ENTRIES SHOWN –
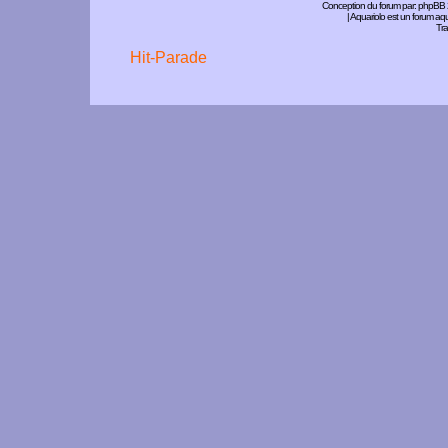
Conception du forum par:
phpBB
| Aquariolo est un forum a
Tra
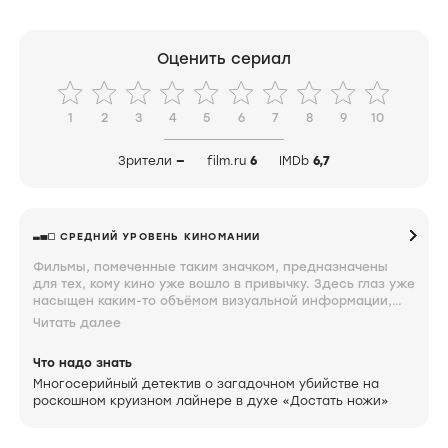
Оценить сериал
1
2
3
4
5
6
7
8
9
10
Зрители
—
film.ru
6
IMDb
6,7
СРЕДНИЙ УРОВЕНЬ КИНОМАНИИ
Фильмы, помеченные таким значком, предназначены
для тех, кому кино уже вошло в привычку. Здесь глаз уже
насыщен каким-то объёмом визуальной информации,
мозг неплохо ориентируется в происходящем на экране,
Читать далее
а мысли по поводу увиденного близки к сути. Знание и
интерес к фильмам под таким значком свидетельствуют
Что надо знать
о том, что вы довольно крепко увязли.
Многосерийный детектив о загадочном убийстве на
роскошном круизном лайнере в духе «Достать ножи»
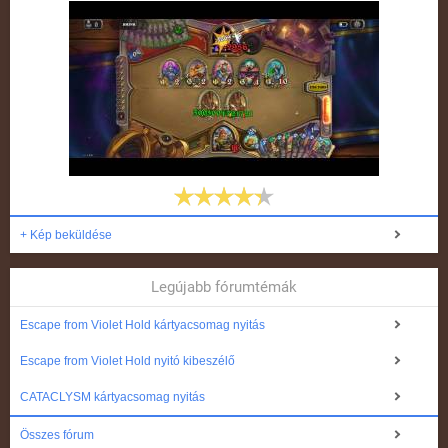
+ Kép beküldése
Legújabb fórumtémák
Escape from Violet Hold kártyacsomag nyitás
Escape from Violet Hold nyitó kibeszélő
CATACLYSM kártyacsomag nyitás
Összes fórum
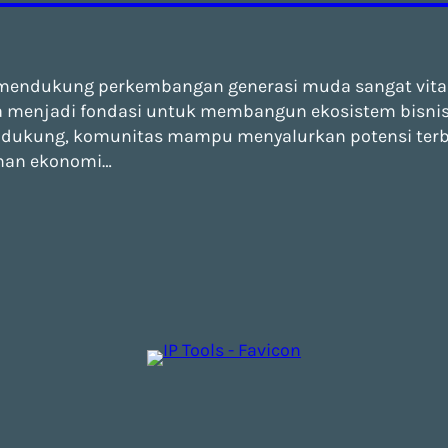
mendukung perkembangan generasi muda sangat vital
a menjadi fondasi untuk membangun ekosistem bisnis y
ndukung, komunitas mampu menyalurkan potensi terbai
han ekonomi…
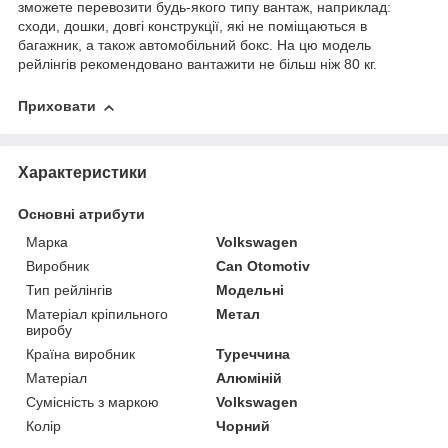
зможете перевозити будь-якого типу вантаж, наприклад:
сходи, дошки, довгі конструкції, які не поміщаються в
багажник, а також автомобільний бокс. На цю модель
рейлінгів рекомендовано вантажити не більш ніж 80 кг.
Приховати
Характеристики
Основні атрибути
Марка
Volkswagen
Виробник
Can Otomotiv
Тип рейлінгів
Модельні
Матеріал кріпильного
Метал
виробу
Країна виробник
Туреччина
Матеріал
Алюміній
Сумісність з маркою
Volkswagen
Колір
Чорний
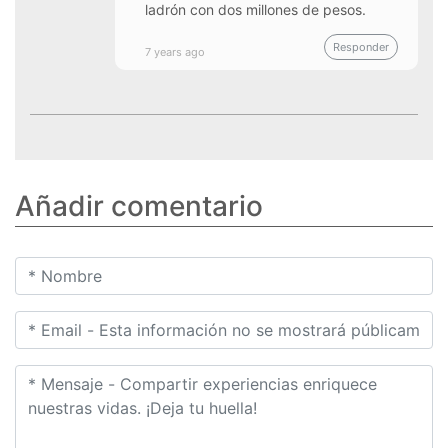
ladrón con dos millones de pesos.
Responder
7 years ago
Añadir comentario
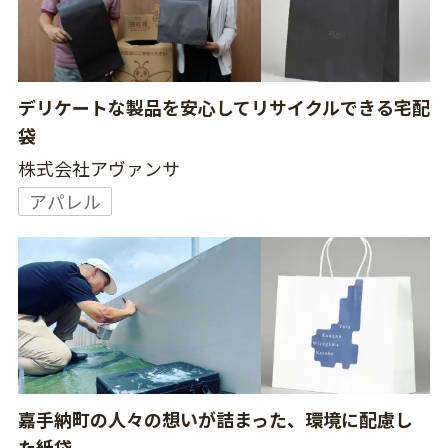
デリケートな製品を安心してリサイクルできる宅配
袋
株式会社アヴァンサ
アパレル
嘉手納町の人々の想いが詰まった、環境に配慮し
た紙袋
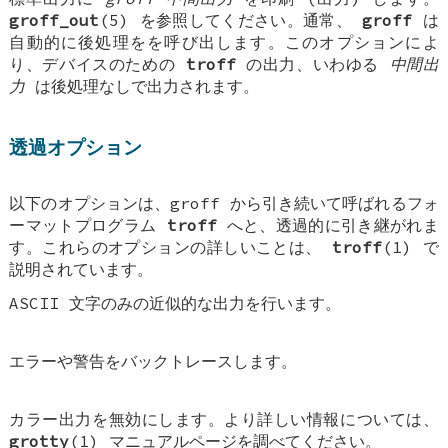
groff_out
(5) を参照してください。通常、
groff
は
自動的に後処理をを呼び出します。このオプションによ
り、デバイスのための
troff
の出力、いわゆる
中間出
力
は後処理なしで出力されます。
透過オプション
以下のオプションは、groff から引き続いて呼ばれるフォ
ーマットプログラム
troff
へと、透過的に引き継がれま
す。これらのオプションの詳しいことは、
troff
(1) で
説明されています。
ASCII 文字のみの近似的な出力を行います。
エラーや警告をバックトレースします。
カラー出力を無効にします。より詳しい情報については、
grotty
(1) マニュアルページを調べてください。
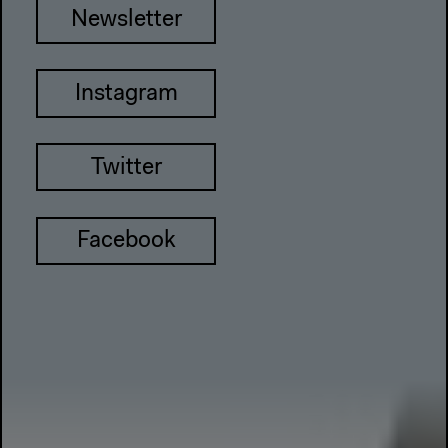
Newsletter
Instagram
Twitter
Facebook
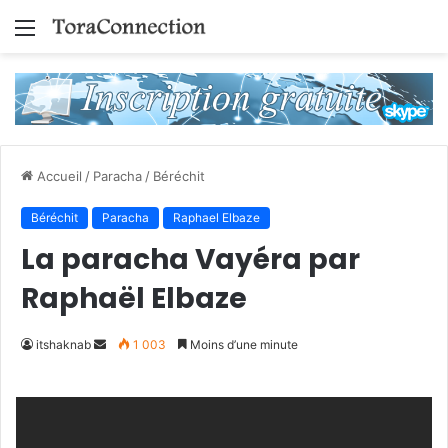
Menu
Accueil
/
Paracha
/
Béréchit
Béréchit
Paracha
Raphael Elbaze
La paracha Vayéra par
Raphaël Elbaze
Envoyer
itshaknab
1 003
Moins d’une minute
un
courriel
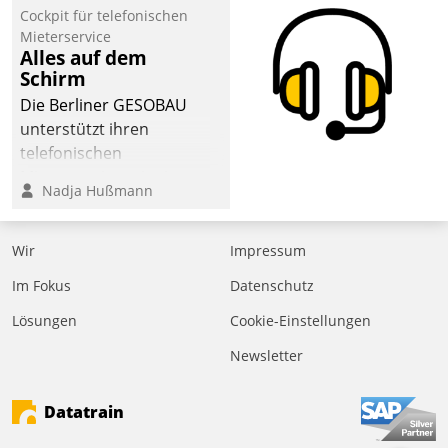
Cockpit für telefonischen
der
Mieterservice
Wohnungswirtschaft“.
Alles auf dem
Bewerben können sich
Schirm
dafür ein Team
Die Berliner GESOBAU
bestehend aus
unterstützt ihren
Wohnungsunternehmen
telefonischen
und PropTech.
Mieterservice mit einem
Nadja Hußmann
digitalen Cockpit, das
situationsbezogen
passende Fragen und
Wir
Impressum
Schlagworte auswirft.
Im Fokus
Datenschutz
Eine intuitive
Dialogführung ermöglicht
Lösungen
Cookie-Einstellungen
dem externen
Newsletter
Serviceteam, Anrufe von
Mietenden zügiger und
Datatrain
effizienter zu bearbeiten.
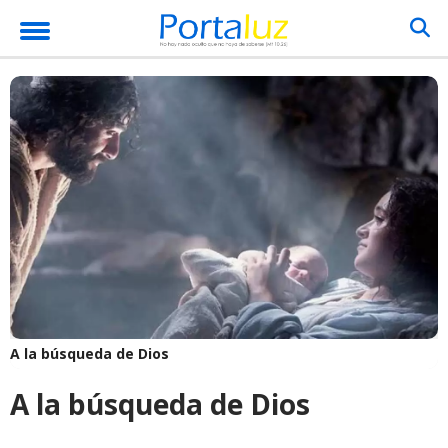
A la búsqueda de Dios
A la búsqueda de Dios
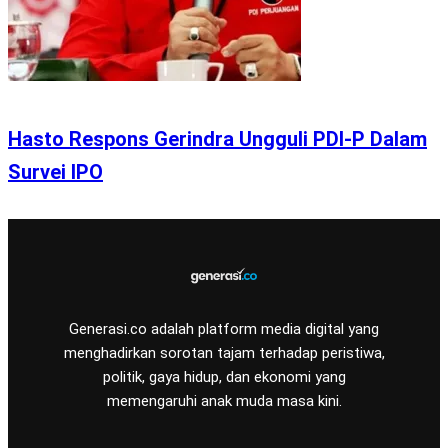
Hasto Respons Gerindra Ungguli PDI-P Dalam
Survei IPO
Generasi.co adalah platform media digital yang
menghadirkan sorotan tajam terhadap peristiwa,
politik, gaya hidup, dan ekonomi yang
memengaruhi anak muda masa kini.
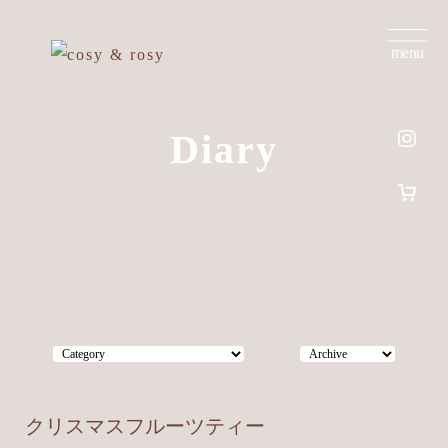
menu
Diary
クリスマスフルーツティー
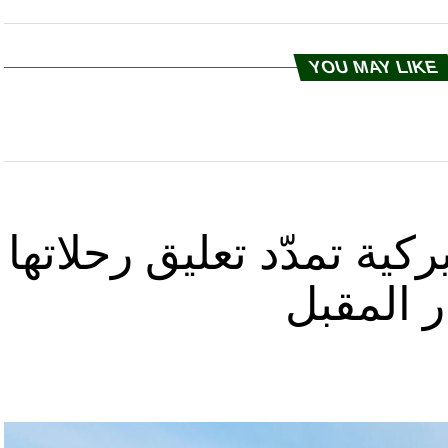
YOU MAY LIKE
كية تمدّد تعليق رحلاتها
ر المقبل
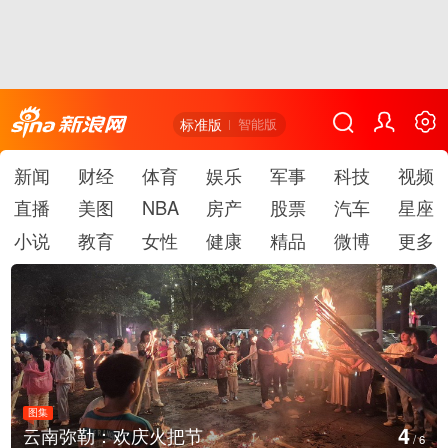
标准版
智能版
新闻
财经
体育
娱乐
军事
科技
视频
直播
美图
NBA
房产
股票
汽车
星座
小说
教育
女性
健康
精品
微博
更多
图集
4
云南弥勒：欢庆火把节
/
6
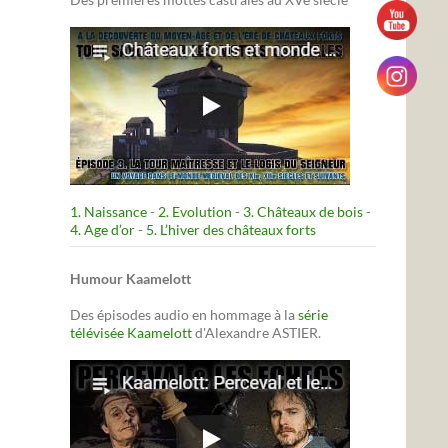
1. Naissance
-
2. Evolution
-
3. Châteaux de bois
-
4. Age d’or
-
5. L’hiver des châteaux forts
Humour Kaamelott
Des épisodes audio en hommage à la
série
télévisée Kaamelott
d'Alexandre ASTIER.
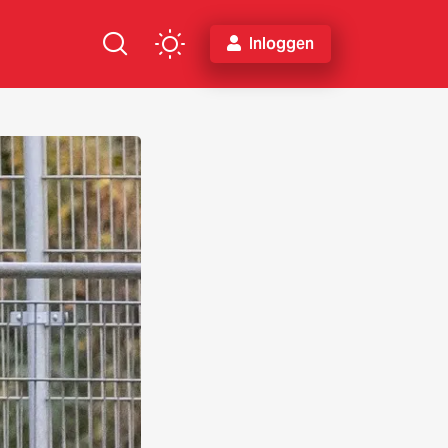
Inloggen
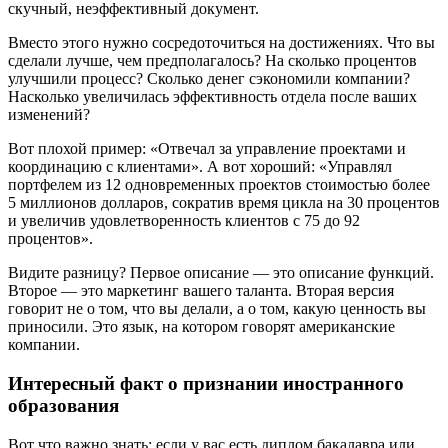
скучный, неэффективный документ.
Вместо этого нужно сосредоточиться на достижениях. Что вы
сделали лучше, чем предполагалось? На сколько процентов
улучшили процесс? Сколько денег сэкономили компании?
Насколько увеличилась эффективность отдела после ваших
изменений?
Вот плохой пример: «Отвечал за управление проектами и
координацию с клиентами». А вот хороший: «Управлял
портфелем из 12 одновременных проектов стоимостью более
5 миллионов долларов, сократив время цикла на 30 процентов
и увеличив удовлетворенность клиентов с 75 до 92
процентов».
Видите разницу? Первое описание — это описание функций.
Второе — это маркетинг вашего таланта. Вторая версия
говорит не о том, что вы делали, а о том, какую ценность вы
приносили. Это язык, на котором говорят американские
компании.
Интересный факт о признании иностранного
образования
Вот что важно знать: если у вас есть диплом бакалавра или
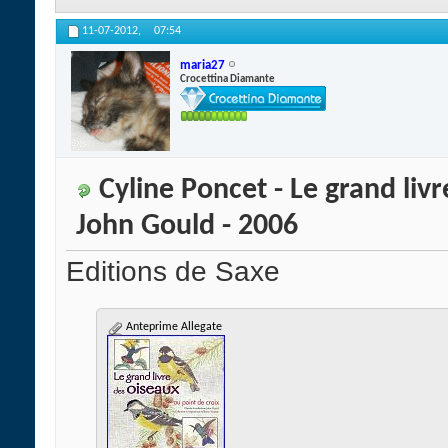
11-07-2012,
07:54
maria27
Crocettina Diamante
Cyline Poncet - Le grand livr
John Gould - 2006
Editions de Saxe
Anteprime Allegate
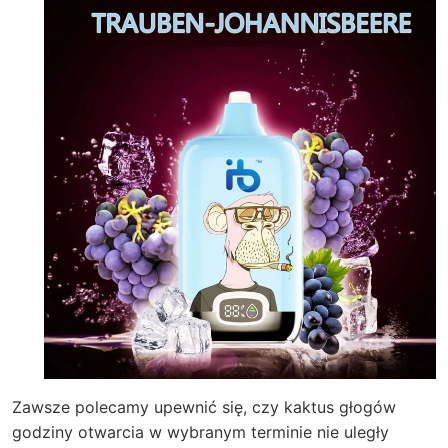
Zawsze polecamy upewnić się, czy
kaktus głogów
godziny otwarcia
w wybranym terminie nie uległy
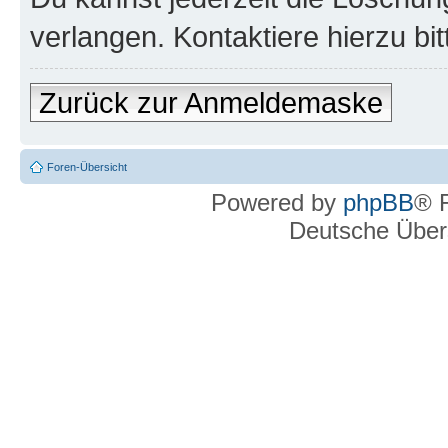
verlangen. Kontaktiere hierzu bit
Zurück zur Anmeldemaske
Foren-Übersicht
Powered by
phpBB
® 
Deutsche Über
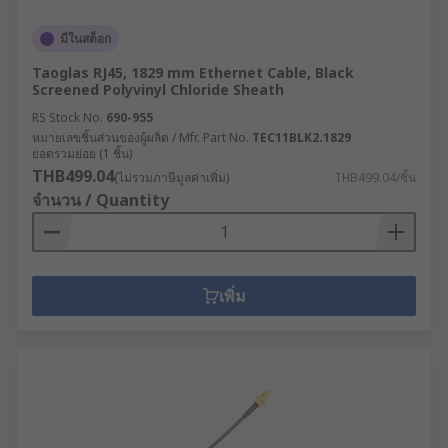
มีในสต็อก
Taoglas RJ45, 1829 mm Ethernet Cable, Black
Screened Polyvinyl Chloride Sheath
RS Stock No.
690-955
หมายเลขชิ้นส่วนของผู้ผลิต / Mfr. Part No.
TEC11BLK2.1829
ยอดรวมย่อย (1 ชิ้น)
THB499.04
(ไม่รวมภาษีมูลค่าเพิ่ม)
THB499.04/ชิ้น
จำนวน / Quantity
เพิ่ม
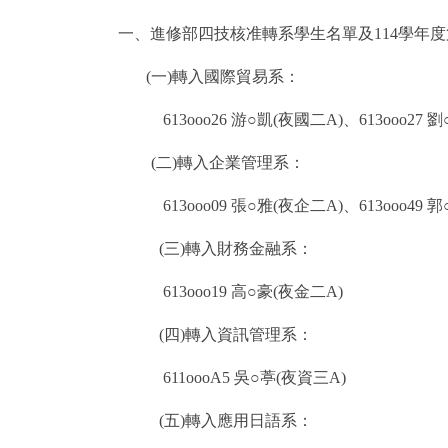
一、進修部四技核准轉系學生名單及114學年
(一)轉入國際貿易系：
613ooo26 游○凱(夜國二A)、613ooo27 
(二)轉入企業管理系：
613ooo09 張○雅(夜企二A)、613ooo49 
(三)轉入財務金融系：
613ooo19 高○豪(夜金二A)
(四)轉入資訊管理系：
611oooA5 吳○葶(夜資三A)
(五)轉入應用日語系：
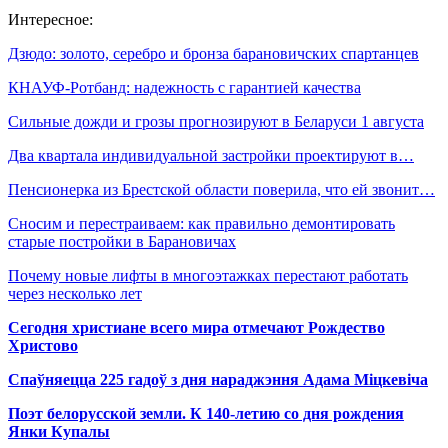
Интересное:
Дзюдо: золото, серебро и бронза барановичских спартанцев
КНАУФ-Ротбанд: надежность с гарантией качества
Сильные дожди и грозы прогнозируют в Беларуси 1 августа
Два квартала индивидуальной застройки проектируют в…
Пенсионерка из Брестской области поверила, что ей звонит…
Сносим и перестраиваем: как правильно демонтировать
старые постройки в Барановичах
Почему новые лифты в многоэтажках перестают работать
через несколько лет
Сегодня христиане всего мира отмечают Рождество
Христово
Спаўняецца 225 гадоў з дня нараджэння Адама Міцкевіча
Поэт белорусской земли. К 140-летию со дня рождения
Янки Купалы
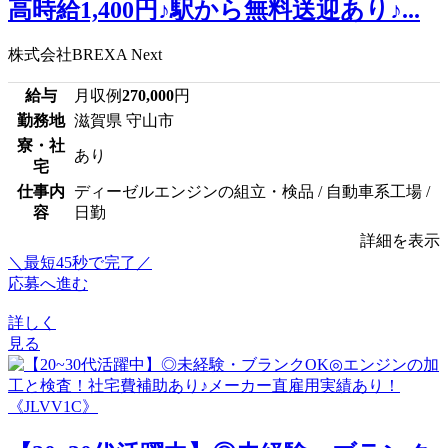
高時給1,400円♪駅から無料送迎あり♪...
株式会社BREXA Next
給与
月収例
270,000
円
勤務地
滋賀県 守山市
寮・社
あり
宅
仕事内
ディーゼルエンジンの組立・検品 / 自動車系工場 /
容
日勤
詳細を表示
＼最短45秒で完了／
応募へ進む
詳しく
見る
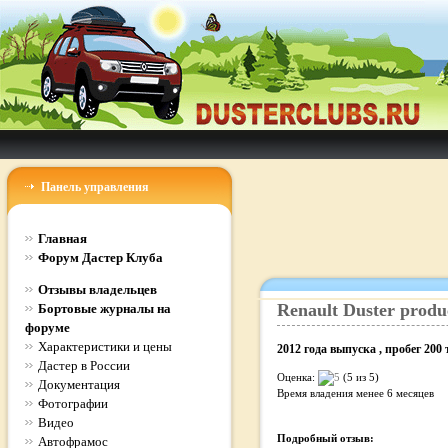
Панель управления
Главная
Форум Дастер Клуба
Отзывы владельцев
Renault
Duster
produ
Бортовые журналы на
форуме
Характеристики и цены
2012
года выпуска
, пробег
200
Дастер в России
Оценка:
(5 из 5)
Документация
Время владения
менее 6 месяцев
Фотографии
Видео
Подробный отзыв:
Автофрамос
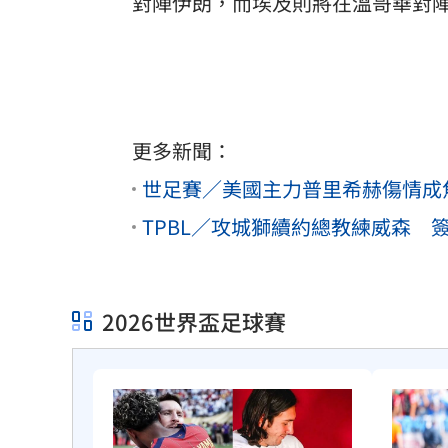
對陣伊朗，而埃及則將在溫哥華對
更多新聞：
世足賽／美國主力普里希赫傷情成
TPBL／攻城獅續約總教練威森 
2026世界盃足球賽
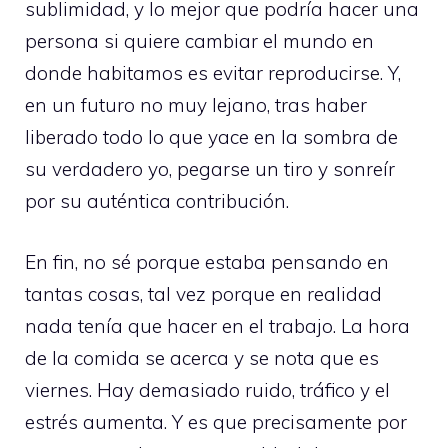
sublimidad, y lo mejor que podría hacer una
persona si quiere cambiar el mundo en
donde habitamos es evitar reproducirse. Y,
en un futuro no muy lejano, tras haber
liberado todo lo que yace en la sombra de
su verdadero yo, pegarse un tiro y sonreír
por su auténtica contribución.
En fin, no sé porque estaba pensando en
tantas cosas, tal vez porque en realidad
nada tenía que hacer en el trabajo. La hora
de la comida se acerca y se nota que es
viernes. Hay demasiado ruido, tráfico y el
estrés aumenta. Y es que precisamente por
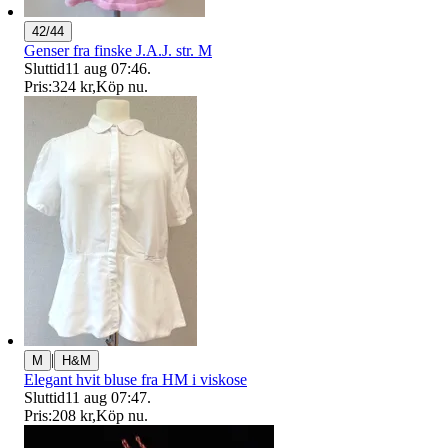
42/44
Genser fra finske J.A.J. str. M
Sluttid
11 aug 07:46
.
Pris:
324 kr
,
Köp nu
.
|
M
H&M
Elegant hvit bluse fra HM i viskose
Sluttid
11 aug 07:47
.
Pris:
208 kr
,
Köp nu
.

EXERCISE PROMPT – Write out the text of the records from the very beginning through the line holding "han ekonomi…", inclusive, leaving the pictures out.

WRITTEN RESPONSE –
Conception du forum par:
phpBB
| Aquariolo est un forum a
Tra
Оценить сериал
1
2
3
4
5
6
7
8
9
10
Зрители
—
film.ru
6
IMDb
6,7
СРЕДНИЙ УРОВЕНЬ КИНОМАНИИ
Фильмы, помеченные таким значком, предназначены
для тех, кому кино уже вошло в привычку. Здесь глаз уже
насыщен каким-то объёмом визуальной информации,
мозг неплохо ориентируется в происходящем на экране,
Читать далее
а мысли по поводу увиденного близки к сути. Знание и
интерес к фильмам под таким значком свидетельствуют
Что надо знать
о том, что вы довольно крепко увязли.
Многосерийный детектив о загадочном убийстве на
роскошном круизном лайнере в духе «Достать ножи»
+ Kép beküldése
Legújabb fórumtémák
Escape from Violet Hold kártyacsomag nyitás
Escape from Violet Hold nyitó kibeszélő
CATACLYSM kártyacsomag nyitás
Összes fórum
mendukung perkembangan generasi muda sangat vital
a menjadi fondasi untuk membangun ekosistem bisnis y
ndukung, komunitas mampu menyalurkan potensi terbai
han ekonomi…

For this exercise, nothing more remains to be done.